------ Textausschnitt

4 Über die Ausschließung und Ablehnung von Gerichtspersonen ist im Antragsverfahren vor den Wehrdienstgerichten nach den gemäß § 23a Abs. 2 WBO entsprechend anwendbaren Vorschriften des § 54 VwGO i.V.m. §§ 41 bis 49 ZPO zu entscheiden. Soweit die Verwaltungsgerichtsordnung keine bundeswehrspezifischen Regelungen für den Ausschluss von der Ausübung des Richteramtes kraft Gesetzes enthält, gilt gemäß § 23a Abs. 1 WBO außerdem § 77 WDO in entsprechender Anwendung (vgl. zu der seit der Neufassung der Wehrbeschwerdeordnung zum 1. Februar 2009 geltenden Rechtslage im Einzelnen Beschluss vom 23. März 2010 - BVerwG 1 WB 28.09 - m.w.N. <zur Veröffentlichung in Buchholz vorgesehen>).
5 Nach dem im Schreiben vom 1. Juni 2010 mitgeteilten Sachverhalt sind in der Person von Major G... keine gesetzlichen Ausschließungsgründe nach § 54 Abs. 1 VwGO i.V.m. § 41 ZPO, nach § 54 Abs. 2 VwGO oder nach § 77 WDO gegeben.
6 Es sind auch keine Gründe vorgetragen oder sonst ersichtlich, die gemäß § 54 Abs. 1 VwGO i.V.m. § 42 ZPO eine Ablehnung von Major G... wegen Besorgnis der Befangenheit rechtfertigen könnten.

------------
------ Auflistung im Auszug

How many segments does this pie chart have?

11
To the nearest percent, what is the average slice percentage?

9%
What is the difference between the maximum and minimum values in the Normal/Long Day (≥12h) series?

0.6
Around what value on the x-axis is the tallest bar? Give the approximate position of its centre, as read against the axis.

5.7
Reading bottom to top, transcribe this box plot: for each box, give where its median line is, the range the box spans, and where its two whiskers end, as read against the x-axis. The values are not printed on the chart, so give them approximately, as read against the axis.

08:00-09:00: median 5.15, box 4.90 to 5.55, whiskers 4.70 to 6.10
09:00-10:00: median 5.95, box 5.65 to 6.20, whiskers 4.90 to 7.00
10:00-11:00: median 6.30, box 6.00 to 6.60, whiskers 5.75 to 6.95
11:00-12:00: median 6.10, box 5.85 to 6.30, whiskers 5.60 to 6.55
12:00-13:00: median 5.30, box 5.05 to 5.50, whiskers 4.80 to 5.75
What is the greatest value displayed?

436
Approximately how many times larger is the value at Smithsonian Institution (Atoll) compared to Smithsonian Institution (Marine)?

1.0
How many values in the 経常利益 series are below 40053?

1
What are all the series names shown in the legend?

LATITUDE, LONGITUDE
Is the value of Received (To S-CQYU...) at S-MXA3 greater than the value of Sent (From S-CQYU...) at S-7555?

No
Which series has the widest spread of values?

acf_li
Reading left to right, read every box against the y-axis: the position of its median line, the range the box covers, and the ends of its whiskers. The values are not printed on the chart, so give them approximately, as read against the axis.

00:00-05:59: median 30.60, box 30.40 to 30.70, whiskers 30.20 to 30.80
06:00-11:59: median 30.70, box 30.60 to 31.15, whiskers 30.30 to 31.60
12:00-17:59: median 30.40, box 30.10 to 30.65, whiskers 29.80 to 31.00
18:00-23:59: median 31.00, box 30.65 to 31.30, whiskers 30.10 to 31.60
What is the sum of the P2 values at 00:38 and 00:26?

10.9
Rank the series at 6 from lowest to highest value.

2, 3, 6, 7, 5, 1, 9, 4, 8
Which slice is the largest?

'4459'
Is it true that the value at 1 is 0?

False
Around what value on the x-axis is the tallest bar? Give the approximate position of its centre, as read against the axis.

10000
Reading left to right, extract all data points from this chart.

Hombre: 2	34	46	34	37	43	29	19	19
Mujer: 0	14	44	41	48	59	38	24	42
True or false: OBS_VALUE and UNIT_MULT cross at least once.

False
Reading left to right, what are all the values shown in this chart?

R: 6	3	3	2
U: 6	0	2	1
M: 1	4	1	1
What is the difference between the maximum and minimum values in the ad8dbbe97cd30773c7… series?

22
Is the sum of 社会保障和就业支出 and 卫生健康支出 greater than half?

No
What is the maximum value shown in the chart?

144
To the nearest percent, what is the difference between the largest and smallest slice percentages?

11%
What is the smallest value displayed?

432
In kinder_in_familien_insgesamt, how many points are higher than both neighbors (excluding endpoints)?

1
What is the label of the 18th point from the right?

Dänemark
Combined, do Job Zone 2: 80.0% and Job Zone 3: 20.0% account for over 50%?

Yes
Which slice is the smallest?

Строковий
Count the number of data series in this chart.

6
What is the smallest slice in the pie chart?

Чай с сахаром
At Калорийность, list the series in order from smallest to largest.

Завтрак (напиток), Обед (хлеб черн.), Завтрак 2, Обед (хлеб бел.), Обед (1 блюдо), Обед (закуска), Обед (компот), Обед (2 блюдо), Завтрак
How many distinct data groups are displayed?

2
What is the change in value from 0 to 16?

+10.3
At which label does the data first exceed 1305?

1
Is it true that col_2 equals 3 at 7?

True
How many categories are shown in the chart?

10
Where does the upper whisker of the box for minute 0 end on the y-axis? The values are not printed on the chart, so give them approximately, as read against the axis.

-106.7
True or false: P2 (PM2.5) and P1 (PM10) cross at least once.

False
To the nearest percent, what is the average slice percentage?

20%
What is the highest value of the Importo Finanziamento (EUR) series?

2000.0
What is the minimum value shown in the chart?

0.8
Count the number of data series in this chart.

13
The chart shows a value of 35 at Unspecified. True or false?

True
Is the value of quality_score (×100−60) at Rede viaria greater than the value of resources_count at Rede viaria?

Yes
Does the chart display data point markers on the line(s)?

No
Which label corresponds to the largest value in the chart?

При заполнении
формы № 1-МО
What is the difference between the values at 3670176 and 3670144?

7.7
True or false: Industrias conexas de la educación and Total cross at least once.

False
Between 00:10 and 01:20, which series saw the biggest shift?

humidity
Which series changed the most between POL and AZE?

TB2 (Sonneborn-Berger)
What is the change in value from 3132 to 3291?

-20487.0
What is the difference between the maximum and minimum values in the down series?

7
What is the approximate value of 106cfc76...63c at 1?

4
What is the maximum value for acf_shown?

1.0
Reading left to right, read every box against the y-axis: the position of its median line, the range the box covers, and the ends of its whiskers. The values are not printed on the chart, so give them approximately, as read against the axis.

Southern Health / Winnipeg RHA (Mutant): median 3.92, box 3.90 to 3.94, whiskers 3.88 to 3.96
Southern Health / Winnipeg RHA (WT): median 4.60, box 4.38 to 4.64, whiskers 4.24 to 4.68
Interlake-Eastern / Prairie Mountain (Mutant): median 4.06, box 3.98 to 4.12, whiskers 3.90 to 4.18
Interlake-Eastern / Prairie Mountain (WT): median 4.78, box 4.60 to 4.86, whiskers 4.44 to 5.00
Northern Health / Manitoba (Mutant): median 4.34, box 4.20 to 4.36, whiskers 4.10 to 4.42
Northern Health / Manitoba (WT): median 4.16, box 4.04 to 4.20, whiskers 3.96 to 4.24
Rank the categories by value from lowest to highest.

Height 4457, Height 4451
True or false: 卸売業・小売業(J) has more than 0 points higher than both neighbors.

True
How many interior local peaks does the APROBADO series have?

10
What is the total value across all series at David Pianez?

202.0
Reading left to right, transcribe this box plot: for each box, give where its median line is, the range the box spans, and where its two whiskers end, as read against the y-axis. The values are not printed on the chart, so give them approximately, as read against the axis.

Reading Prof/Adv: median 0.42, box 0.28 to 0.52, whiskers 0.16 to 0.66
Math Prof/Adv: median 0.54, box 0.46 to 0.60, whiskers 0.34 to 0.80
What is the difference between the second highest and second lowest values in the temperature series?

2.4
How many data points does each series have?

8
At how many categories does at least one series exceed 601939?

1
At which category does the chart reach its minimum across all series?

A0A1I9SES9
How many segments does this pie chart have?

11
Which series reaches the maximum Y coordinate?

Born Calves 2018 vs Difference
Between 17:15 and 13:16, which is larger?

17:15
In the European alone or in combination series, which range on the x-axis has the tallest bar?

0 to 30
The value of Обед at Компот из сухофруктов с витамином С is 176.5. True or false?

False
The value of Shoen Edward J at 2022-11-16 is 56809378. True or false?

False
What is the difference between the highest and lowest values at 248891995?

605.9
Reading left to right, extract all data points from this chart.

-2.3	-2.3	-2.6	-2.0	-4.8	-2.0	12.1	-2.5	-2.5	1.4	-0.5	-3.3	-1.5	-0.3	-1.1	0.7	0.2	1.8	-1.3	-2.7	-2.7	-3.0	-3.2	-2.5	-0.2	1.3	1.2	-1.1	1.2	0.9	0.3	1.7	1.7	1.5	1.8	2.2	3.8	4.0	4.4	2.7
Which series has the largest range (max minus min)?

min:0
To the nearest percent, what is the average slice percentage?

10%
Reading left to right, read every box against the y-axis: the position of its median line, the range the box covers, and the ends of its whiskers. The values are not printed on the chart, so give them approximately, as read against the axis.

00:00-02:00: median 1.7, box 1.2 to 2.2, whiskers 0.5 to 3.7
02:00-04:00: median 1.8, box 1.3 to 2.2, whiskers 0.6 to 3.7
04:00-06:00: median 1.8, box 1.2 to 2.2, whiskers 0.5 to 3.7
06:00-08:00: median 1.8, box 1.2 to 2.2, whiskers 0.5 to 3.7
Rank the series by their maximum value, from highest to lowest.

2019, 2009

------------

### Zu bearbeiten
Drucken Sie aus dem Textausschnitt zur Ablehnung von Gerichtspersonen wörtlich den Teil, der mit den Worten um „5 Nach dem im“ einsetzt und mit „77 WDO gegeben.“ schließt.

### Lösung
5 Nach dem im Schreiben vom 1. Juni 2010 mitgeteilten Sachverhalt sind in der Person von Major G... keine gesetzlichen Ausschließungsgründe nach § 54 Abs. 1 VwGO i.V.m. § 41 ZPO, nach § 54 Abs. 2 VwGO oder nach § 77 WDO gegeben.